▶ [What you are asked to do] Without the images, reproduce every entry exactly.

[Data entries]
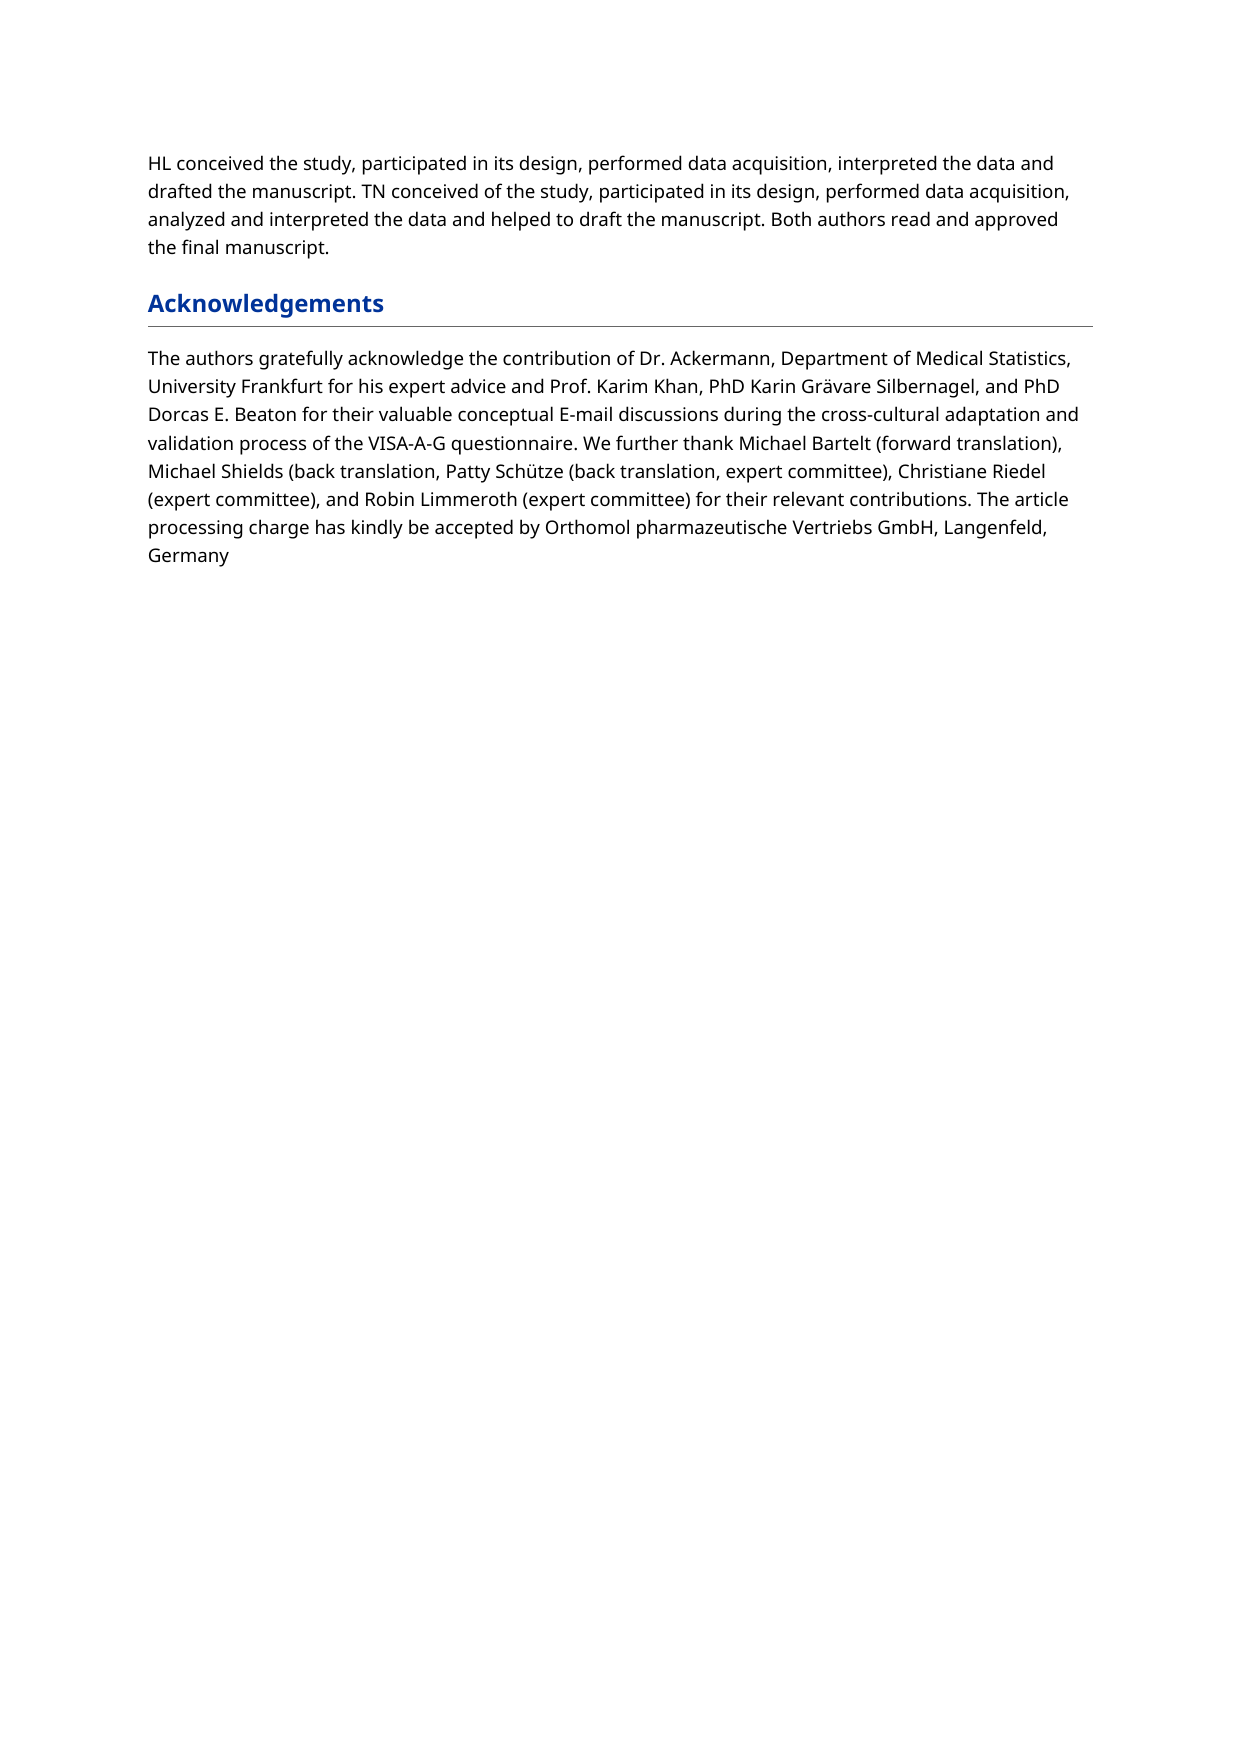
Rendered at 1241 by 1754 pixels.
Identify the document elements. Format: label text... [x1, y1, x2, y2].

text HL conceived the study, participated in its design, performed data acquisition, interpreted the data and drafted the manuscript. TN conceived of the study, participated in its design, performed data acquisition, analyzed and interpreted the data and helped to draft the manuscript. Both authors read and approved the final manuscript. [148, 148, 1093, 260]
text Acknowledgements [148, 285, 1093, 326]
text The authors gratefully acknowledge the contribution of Dr. Ackermann, Department of Medical Statistics, University Frankfurt for his expert advice and Prof. Karim Khan, PhD Karin Grävare Silbernagel, and PhD Dorcas E. Beaton for their valuable conceptual E-mail discussions during the cross-cultural adaptation and validation process of the VISA-A-G questionnaire. We further thank Michael Bartelt (forward translation), Michael Shields (back translation, Patty Schütze (back translation, expert committee), Christiane Riedel (expert committee), and Robin Limmeroth (expert committee) for their relevant contributions. The article processing charge has kindly be accepted by Orthomol pharmazeutische Vertriebs GmbH, Langenfeld, Germany [148, 343, 1093, 568]
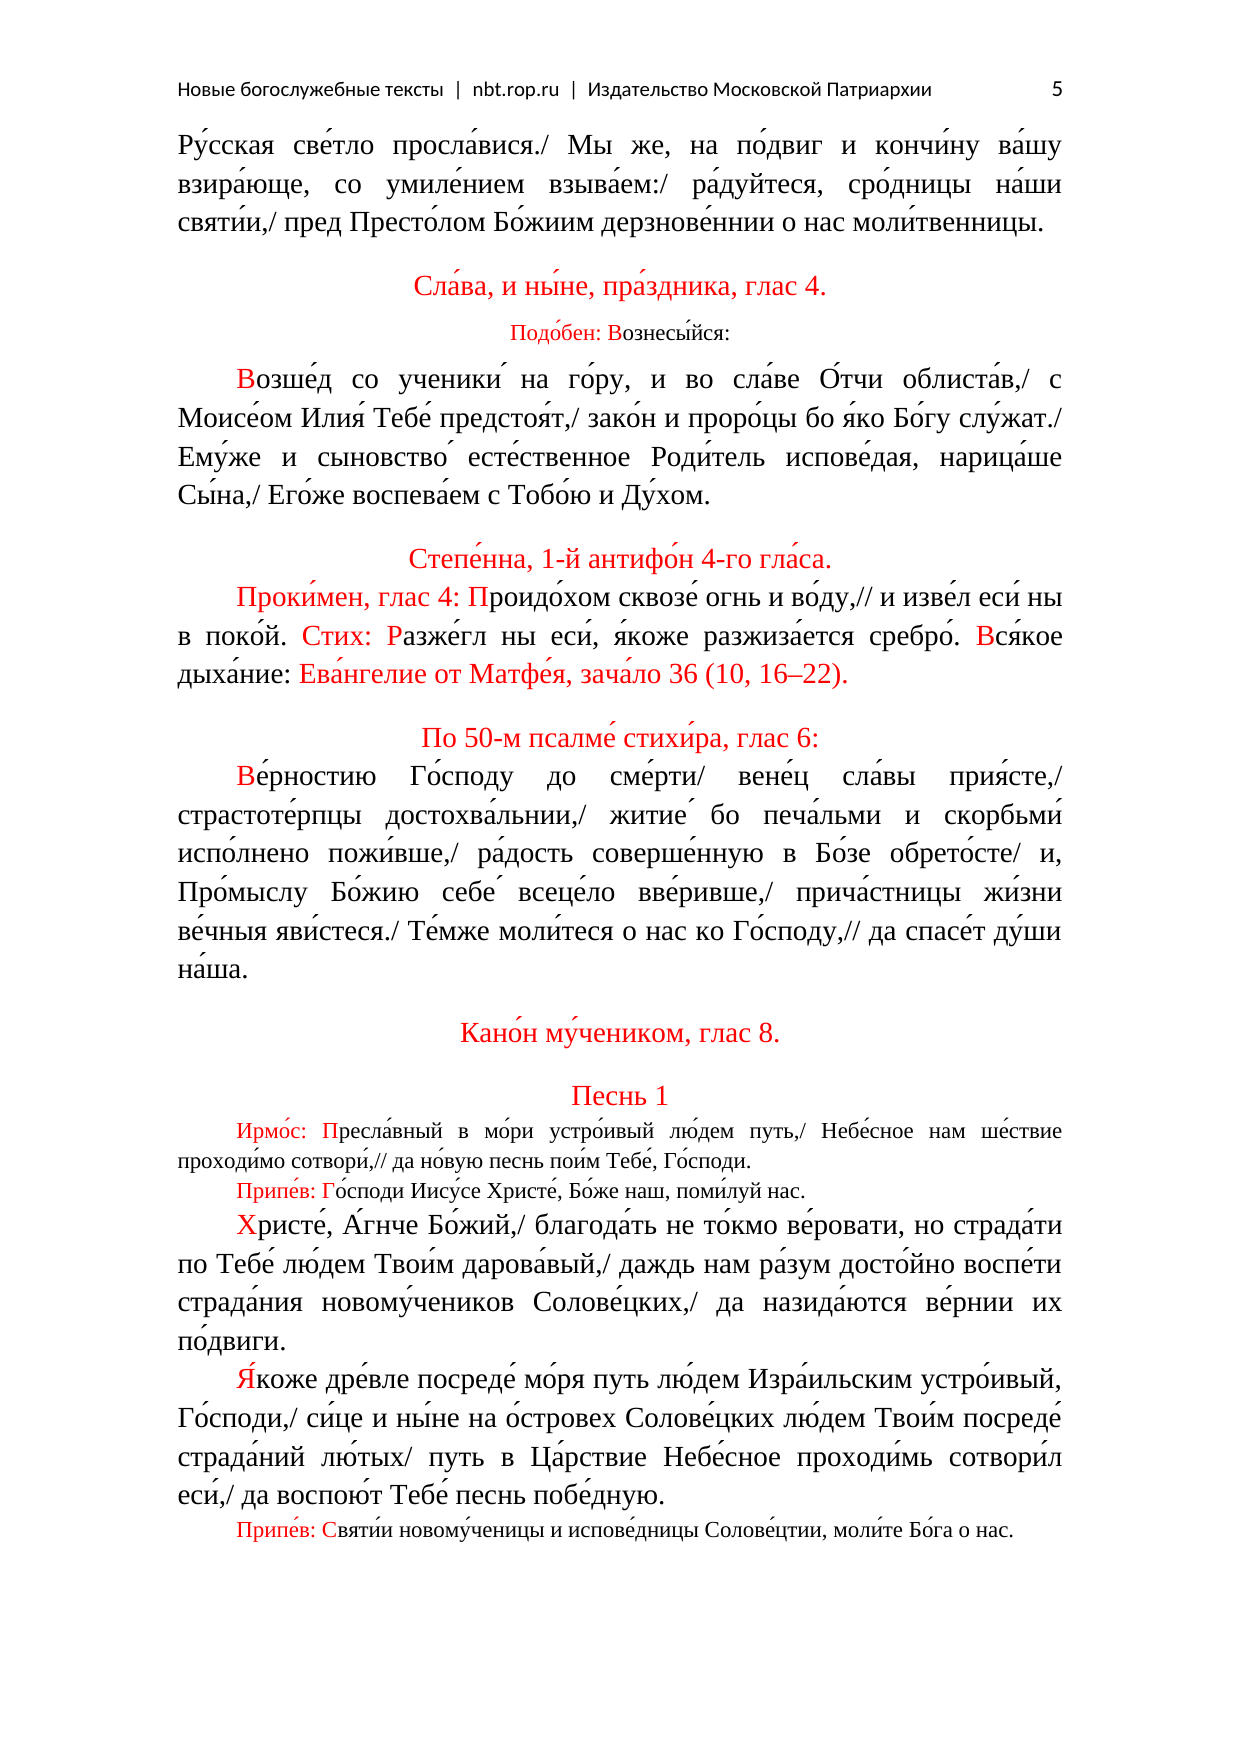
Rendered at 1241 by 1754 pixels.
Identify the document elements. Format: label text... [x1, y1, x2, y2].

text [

▶ [Answer for the task]
Rendered at 1241 by 1754 pixels.
Identify the document elements. Format: label text... [x1, y1, x2, y2].

text HL conceived the study, participated in its design, performed data acquisition, interpreted the data and drafted the manuscript. TN conceived of the study, participated in its design, performed data acquisition, analyzed and interpreted the data and helped to draft the manuscript. Both authors read and approved the final manuscript. [148, 148, 1093, 260]
text Acknowledgements [148, 285, 1093, 326]
text The authors gratefully acknowledge the contribution of Dr. Ackermann, Department of Medical Statistics, University Frankfurt for his expert advice and Prof. Karim Khan, PhD Karin Grävare Silbernagel, and PhD Dorcas E. Beaton for their valuable conceptual E-mail discussions during the cross-cultural adaptation and validation process of the VISA-A-G questionnaire. We further thank Michael Bartelt (forward translation), Michael Shields (back translation, Patty Schütze (back translation, expert committee), Christiane Riedel (expert committee), and Robin Limmeroth (expert committee) for their relevant contributions. The article processing charge has kindly be accepted by Orthomol pharmazeutische Vertriebs GmbH, Langenfeld, Germany [148, 343, 1093, 568]
Rendered at 1241 by 1754 pixels.
Identify the document elements. Format: label text... [x1, y1, x2, y2].

text [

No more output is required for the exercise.